Fed Discounts the Yield Curve Control – USD Rises
Yesterday’s FOMC Meeting Minutes brought the much-awaited dollar reversal. Not that the minutes contained something new – profit-taking is most likely the reason why the dollar trend changed.
Even before the minutes’ release, EURUSD fell from its 1.1950 intraday high to below 1.1880. The minutes pushed it even lower, reaching 1.1830, with little or no follow-through. Some other USD pairs reacted even harder – AUDUSD, for example.
So what was new on the Fed’s minutes? If we are to look for a particular reason, the only new thing coming out of the minutes is that the Fed is not really interested in yield curve control measures. In fact, the minutes specifically mentioned that the yield caps would provide only modest benefits in the current environment.
Two things are worth mentioning here – the strong rejection and the mention of the “current environment.” In other words, the yield curve control measures may be discounted this time, but not eliminated as a potential monetary policy tool in the future.
Why Did the USD Move?
It was about time!
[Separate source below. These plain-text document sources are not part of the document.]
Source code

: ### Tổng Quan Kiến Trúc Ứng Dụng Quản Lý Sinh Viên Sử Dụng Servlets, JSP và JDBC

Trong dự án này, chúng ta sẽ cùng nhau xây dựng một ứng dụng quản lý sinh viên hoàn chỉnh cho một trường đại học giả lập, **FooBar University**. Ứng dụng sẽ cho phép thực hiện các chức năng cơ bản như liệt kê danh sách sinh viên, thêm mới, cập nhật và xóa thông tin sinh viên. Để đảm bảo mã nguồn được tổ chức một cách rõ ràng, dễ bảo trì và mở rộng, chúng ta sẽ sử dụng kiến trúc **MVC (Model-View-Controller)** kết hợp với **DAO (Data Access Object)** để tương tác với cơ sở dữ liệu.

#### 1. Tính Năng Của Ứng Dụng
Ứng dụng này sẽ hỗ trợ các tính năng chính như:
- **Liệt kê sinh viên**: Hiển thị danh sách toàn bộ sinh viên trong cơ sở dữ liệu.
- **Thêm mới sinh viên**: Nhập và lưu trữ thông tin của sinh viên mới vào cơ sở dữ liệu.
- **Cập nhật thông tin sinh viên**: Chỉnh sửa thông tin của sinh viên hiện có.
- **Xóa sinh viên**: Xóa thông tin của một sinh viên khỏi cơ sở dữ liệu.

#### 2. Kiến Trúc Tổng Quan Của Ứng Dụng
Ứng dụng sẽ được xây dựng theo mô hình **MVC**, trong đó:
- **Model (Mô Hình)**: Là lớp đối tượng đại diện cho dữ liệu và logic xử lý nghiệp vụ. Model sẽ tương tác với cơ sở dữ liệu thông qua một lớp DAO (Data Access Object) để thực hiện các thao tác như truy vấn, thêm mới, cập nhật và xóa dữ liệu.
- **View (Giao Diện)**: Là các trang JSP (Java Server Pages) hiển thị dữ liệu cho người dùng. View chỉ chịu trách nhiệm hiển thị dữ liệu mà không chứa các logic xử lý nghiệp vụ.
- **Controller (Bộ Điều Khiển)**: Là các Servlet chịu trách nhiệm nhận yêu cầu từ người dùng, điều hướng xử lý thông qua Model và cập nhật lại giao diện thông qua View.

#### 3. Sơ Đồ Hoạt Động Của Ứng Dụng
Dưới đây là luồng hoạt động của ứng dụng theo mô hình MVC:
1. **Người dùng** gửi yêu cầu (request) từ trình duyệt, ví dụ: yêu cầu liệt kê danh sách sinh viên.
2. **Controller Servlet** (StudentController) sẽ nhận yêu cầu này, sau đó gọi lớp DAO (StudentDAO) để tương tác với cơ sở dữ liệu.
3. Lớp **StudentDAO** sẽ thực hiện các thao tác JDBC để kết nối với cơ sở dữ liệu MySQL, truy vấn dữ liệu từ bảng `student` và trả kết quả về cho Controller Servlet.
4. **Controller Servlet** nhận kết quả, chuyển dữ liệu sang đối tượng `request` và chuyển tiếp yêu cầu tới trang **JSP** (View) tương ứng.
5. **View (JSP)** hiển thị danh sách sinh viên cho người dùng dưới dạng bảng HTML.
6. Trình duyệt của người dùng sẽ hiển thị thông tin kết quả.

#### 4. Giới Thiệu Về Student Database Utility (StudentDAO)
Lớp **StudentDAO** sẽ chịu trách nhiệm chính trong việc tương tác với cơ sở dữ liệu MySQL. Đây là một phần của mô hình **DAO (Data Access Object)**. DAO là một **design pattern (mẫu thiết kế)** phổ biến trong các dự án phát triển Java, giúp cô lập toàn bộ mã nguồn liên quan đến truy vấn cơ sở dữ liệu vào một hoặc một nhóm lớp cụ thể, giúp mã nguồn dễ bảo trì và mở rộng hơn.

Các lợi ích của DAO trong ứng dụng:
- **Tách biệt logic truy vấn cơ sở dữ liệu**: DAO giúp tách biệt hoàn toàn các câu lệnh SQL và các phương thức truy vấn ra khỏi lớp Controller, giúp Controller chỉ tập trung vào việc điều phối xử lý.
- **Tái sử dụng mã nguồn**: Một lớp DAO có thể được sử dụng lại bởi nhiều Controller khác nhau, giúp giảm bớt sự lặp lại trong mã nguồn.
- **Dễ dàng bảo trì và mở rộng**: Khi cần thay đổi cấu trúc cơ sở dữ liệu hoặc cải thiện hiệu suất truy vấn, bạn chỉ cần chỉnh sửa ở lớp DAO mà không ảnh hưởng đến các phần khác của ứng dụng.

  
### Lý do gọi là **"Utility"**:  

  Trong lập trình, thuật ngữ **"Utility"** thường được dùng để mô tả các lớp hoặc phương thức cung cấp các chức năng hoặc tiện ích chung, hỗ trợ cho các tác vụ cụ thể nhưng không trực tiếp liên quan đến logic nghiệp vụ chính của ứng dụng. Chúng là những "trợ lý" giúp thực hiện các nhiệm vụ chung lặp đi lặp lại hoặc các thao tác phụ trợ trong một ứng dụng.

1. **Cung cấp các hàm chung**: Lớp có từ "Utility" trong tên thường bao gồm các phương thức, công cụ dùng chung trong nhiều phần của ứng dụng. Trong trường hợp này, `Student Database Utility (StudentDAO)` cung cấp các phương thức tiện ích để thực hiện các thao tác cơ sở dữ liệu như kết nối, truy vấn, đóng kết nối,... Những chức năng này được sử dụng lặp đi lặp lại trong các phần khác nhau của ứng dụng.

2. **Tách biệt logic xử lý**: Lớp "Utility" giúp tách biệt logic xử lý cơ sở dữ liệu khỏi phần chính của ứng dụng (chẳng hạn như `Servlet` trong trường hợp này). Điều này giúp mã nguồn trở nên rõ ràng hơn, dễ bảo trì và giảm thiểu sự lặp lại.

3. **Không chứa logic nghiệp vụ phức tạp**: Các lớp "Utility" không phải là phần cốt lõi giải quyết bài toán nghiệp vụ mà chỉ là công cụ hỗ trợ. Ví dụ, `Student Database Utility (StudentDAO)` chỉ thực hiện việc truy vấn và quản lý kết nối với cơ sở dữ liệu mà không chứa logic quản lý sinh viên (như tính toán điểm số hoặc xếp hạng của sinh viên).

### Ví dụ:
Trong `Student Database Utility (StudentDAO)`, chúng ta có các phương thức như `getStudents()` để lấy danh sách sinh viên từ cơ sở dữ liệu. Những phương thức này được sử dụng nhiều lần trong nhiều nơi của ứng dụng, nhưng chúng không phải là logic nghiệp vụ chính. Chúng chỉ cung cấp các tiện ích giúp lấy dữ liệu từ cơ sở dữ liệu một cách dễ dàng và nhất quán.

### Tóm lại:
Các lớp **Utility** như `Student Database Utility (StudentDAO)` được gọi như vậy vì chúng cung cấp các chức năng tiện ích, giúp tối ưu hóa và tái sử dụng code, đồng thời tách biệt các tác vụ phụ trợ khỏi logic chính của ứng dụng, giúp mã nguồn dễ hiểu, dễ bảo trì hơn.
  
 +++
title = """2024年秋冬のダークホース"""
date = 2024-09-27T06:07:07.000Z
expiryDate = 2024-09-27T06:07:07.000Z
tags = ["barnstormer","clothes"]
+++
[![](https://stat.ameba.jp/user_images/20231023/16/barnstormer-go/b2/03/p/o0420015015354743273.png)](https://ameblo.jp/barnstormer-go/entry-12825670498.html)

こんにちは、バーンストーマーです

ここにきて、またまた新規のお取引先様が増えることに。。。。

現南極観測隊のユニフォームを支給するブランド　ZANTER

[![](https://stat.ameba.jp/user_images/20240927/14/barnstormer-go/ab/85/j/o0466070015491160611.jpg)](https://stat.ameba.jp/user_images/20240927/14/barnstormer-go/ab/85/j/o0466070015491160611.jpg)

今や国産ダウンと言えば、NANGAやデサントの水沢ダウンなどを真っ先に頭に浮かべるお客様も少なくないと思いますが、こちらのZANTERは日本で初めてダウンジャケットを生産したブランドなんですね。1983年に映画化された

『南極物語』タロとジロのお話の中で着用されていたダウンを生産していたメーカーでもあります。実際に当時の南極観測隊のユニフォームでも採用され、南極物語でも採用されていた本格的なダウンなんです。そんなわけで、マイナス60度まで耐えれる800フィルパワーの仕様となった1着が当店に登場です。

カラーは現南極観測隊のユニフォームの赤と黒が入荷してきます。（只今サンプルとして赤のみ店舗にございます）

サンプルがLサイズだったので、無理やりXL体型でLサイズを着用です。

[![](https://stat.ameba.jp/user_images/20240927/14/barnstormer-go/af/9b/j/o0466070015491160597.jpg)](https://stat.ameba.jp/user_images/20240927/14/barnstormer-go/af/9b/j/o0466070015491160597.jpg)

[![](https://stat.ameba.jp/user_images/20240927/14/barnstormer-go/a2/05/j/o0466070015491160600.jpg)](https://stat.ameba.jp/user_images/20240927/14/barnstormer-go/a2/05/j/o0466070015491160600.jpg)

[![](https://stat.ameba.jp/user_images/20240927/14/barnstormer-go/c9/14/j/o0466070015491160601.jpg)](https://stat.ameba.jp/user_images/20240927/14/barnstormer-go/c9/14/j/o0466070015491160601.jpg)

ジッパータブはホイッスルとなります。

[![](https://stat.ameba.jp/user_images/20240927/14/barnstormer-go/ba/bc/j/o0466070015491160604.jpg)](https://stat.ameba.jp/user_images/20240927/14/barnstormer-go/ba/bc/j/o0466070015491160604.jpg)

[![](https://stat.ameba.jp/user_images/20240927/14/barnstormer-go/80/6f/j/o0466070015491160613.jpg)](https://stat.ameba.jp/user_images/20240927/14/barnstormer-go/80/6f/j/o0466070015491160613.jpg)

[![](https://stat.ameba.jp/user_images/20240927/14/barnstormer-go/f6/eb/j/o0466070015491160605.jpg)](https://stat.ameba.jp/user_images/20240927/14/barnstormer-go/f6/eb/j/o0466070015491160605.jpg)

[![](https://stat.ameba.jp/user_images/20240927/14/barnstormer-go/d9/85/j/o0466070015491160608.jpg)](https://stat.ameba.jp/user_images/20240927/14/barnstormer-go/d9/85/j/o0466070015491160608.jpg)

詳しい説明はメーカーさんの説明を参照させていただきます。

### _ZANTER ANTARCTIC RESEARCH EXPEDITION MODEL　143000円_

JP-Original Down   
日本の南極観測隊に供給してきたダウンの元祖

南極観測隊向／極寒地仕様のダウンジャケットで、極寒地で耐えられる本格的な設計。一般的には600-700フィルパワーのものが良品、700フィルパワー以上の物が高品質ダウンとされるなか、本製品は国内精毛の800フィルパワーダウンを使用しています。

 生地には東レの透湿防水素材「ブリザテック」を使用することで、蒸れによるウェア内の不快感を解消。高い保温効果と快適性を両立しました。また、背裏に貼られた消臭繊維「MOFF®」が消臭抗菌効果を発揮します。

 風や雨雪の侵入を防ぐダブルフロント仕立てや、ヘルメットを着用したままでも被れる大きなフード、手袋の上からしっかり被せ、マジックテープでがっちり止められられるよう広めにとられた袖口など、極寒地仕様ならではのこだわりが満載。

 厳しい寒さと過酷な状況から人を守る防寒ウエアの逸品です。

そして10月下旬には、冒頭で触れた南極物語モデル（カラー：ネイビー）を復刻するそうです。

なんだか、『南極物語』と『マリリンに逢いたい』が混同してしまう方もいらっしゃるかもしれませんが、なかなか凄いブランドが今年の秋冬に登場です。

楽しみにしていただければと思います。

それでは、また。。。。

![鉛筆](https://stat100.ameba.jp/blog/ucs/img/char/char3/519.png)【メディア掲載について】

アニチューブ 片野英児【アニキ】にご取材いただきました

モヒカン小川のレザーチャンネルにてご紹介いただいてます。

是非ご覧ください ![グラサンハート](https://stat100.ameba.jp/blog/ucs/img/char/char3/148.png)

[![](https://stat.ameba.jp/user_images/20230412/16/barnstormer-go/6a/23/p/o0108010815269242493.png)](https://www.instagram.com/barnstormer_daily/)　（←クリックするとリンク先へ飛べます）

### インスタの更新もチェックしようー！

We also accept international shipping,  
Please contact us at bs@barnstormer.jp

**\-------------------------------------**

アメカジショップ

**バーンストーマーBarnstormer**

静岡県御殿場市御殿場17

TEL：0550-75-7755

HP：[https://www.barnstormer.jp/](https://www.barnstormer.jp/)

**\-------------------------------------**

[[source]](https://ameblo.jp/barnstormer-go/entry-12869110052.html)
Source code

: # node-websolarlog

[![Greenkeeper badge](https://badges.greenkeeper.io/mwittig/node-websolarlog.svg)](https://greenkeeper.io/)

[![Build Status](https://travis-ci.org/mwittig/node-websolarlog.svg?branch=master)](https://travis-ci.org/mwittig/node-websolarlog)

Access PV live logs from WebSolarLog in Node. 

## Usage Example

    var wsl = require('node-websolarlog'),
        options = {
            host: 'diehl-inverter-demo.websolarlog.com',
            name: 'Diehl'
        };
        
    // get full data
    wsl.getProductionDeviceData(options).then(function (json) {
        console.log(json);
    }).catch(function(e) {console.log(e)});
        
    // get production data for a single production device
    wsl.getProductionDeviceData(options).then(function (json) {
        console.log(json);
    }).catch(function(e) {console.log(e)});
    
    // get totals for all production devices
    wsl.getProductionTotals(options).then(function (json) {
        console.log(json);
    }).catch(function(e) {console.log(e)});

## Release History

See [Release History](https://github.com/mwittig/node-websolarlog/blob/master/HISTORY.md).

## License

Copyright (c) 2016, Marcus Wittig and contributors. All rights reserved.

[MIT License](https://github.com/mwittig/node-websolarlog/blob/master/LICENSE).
The bearish USD trend started in early April with little or no corrections. For example, the EURUSD move from 1.12 to 1.19 had not seen a correction bigger than a hundred pips. In other words, the market kept pushing higher and higher, and shorts were squeezed like lemon juice.
The extreme weakness in USD was seen not only on the EURUSD pair, but on all the USD pairs. GBPUSD fell the hardest, while the AUDUSD corrected too. However, we cannot say that that USD reversed sharply. The move from the lows looks small when compared with the strong downtrend in the last months.
In fact, by the time London opened today, EURUSD is less than a hundred pips lower from the highs. It keeps finding support from the crosses, as EURGBP and EURAUD continue to trade with a bid tone every time the USD corrects.
Coming back to the Fed, it disregarded the yield curve control for now, and one of the reasons presented was that it might lead to excessive balance sheet growth. It means that the Fed does not consider the current level of the balance sheet and its growth path as excessive, despite the fact that it is one of the reasons that led to a lower USD.